Start of Given entries

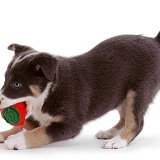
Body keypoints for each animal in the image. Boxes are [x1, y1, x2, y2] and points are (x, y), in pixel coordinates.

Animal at [0, 32, 160, 150]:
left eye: (16, 84)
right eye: (5, 79)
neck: (51, 90)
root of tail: (154, 41)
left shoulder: (70, 125)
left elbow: (40, 132)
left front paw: (17, 140)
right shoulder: (40, 116)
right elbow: (24, 125)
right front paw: (4, 134)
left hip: (138, 91)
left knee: (136, 122)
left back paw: (118, 141)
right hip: (120, 95)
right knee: (124, 118)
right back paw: (109, 132)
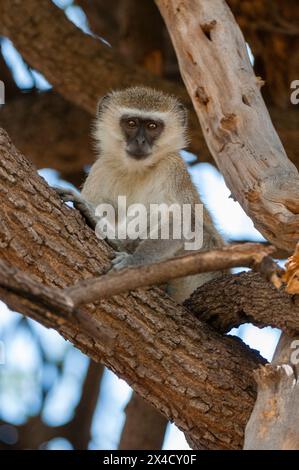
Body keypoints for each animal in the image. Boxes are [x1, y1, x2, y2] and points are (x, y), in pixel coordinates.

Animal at [58, 86, 224, 302]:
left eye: (152, 126)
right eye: (131, 123)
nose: (140, 141)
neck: (135, 170)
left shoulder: (172, 168)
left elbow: (186, 222)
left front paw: (134, 263)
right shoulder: (101, 167)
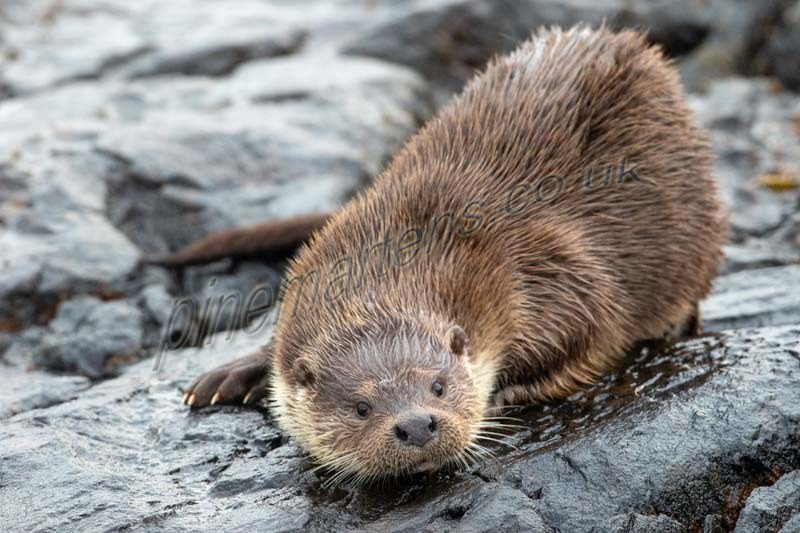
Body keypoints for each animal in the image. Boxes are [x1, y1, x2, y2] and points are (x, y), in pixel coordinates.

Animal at [160, 25, 728, 482]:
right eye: (361, 406)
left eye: (438, 386)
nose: (415, 424)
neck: (397, 251)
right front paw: (232, 374)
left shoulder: (556, 272)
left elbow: (592, 330)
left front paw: (501, 396)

End of Given entries

In the copy, include all records verbatim but no images.

Response to the exercise:
Body keypoints for each animal in the image. Boxes are [x1, y1, x2, y2] and points are (x, y), in pixel coordinates.

Animal at [0, 32, 160, 150]:
left eye: (16, 84)
right eye: (5, 79)
neck: (51, 90)
root of tail: (154, 41)
left shoulder: (70, 125)
left elbow: (40, 132)
left front paw: (17, 140)
right shoulder: (40, 116)
right elbow: (24, 125)
right front paw: (4, 134)
left hip: (138, 91)
left knee: (136, 122)
left back paw: (118, 141)
right hip: (120, 95)
right knee: (124, 118)
right back paw: (109, 132)
Body keypoints for each animal in the image. Boxes are [x1, y1, x2, y2] and points are (x, y), in pixel coordinates.

Animal at [58, 86, 224, 302]:
left eye: (152, 126)
right eye: (131, 123)
nose: (140, 141)
neck: (135, 170)
left shoulder: (172, 168)
left elbow: (186, 222)
left front paw: (134, 263)
right shoulder: (101, 167)
Body keypoints for each animal in the image. Boxes are [x1, y1, x2, y2] and points are (x, y), in pixel coordinates.

Animal at [160, 25, 728, 482]:
right eye: (361, 406)
left eye: (438, 386)
nose: (415, 424)
neck: (397, 251)
right front paw: (232, 374)
left shoulder: (556, 272)
left elbow: (592, 330)
left front paw: (501, 396)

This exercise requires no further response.